I really hope you can be what u were Sarah but I've been like this from 19 I'm now 35 so just have to settle for the person I am now

Some people's anxiety/depression is triggered by something that's happened in their life. My anxiety randomly started one day, but most people I've talked to have had some sort of a trigger.

Wouldn't say I had the best up bringing but I just got on with life and from the age of 8 I was fine then at 19 sittin at work I just started shaking sweating real bad and couldn't breath but still couldn't say for definite what it is that's got me the way I am

What are the symptoms of your anxiety?

And you know ehy youre anxious?

My symtoms are; brain fog, tension headaches, aches and pains, feeling like I might pass out, breathlessness. There's lots I haven't mentioned but they change all the time. Like sometimes it can be heart pain other days completely different. I don't know what started it off really. I've always been a little anxious but one night last year I was in bed and all of a sudden felt like I couldn't breathe and then had a panic attack and haven't been the same since then.

That's how mine started, no trigger at all! Have you been following your normal schedule?
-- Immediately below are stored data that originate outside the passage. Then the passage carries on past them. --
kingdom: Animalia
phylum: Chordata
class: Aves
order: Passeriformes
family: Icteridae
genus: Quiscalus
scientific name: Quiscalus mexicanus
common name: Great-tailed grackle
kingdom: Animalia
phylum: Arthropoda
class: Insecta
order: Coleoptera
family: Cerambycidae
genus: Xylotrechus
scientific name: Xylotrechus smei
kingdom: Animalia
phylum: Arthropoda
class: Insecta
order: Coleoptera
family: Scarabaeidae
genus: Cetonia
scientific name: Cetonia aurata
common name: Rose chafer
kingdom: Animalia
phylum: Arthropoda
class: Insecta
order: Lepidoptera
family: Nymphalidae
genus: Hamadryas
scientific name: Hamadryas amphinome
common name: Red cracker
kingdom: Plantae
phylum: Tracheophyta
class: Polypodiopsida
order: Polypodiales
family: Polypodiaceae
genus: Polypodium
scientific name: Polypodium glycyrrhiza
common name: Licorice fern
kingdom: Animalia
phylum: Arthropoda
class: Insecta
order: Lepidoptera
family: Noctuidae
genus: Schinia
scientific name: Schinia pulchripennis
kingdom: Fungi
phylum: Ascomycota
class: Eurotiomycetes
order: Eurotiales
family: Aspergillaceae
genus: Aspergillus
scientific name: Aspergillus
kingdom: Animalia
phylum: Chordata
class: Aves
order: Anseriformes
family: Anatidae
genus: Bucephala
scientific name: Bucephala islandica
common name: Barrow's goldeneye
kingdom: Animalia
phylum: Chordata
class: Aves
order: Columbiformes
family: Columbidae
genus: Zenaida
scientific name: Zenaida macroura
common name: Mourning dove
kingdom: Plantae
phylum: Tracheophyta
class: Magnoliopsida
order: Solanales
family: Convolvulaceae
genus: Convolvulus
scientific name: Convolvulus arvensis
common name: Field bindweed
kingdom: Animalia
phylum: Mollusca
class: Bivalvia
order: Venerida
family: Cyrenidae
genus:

Yep I normally stick to the same schedule everyday give or take a day. When it started last year it was really bad but I also think I've started to realise this is anxiety and even though it's with me most days it's more bareable in a way as I tell myself it's just the anxiety doing all this.

But I dont believe there is specific trigger in object or time, the angst is just there, brewing, waiting to come out..;-)

For julian it might have been months or years of studying and the pressure of exams..

For Sarah not sure, so tired didnt read it all..

For me its my best friend leaving tge UK, my job instability and dull love life for years.. And suddenly, a few months after my friend was gone, it happened!

That's a great first step! The more I accepted it as just my anxiety the mor bearable it became. Keep staying strong and occasionally embrace the anxiety letting yoursefl know it can't really hurt you it only pretends to.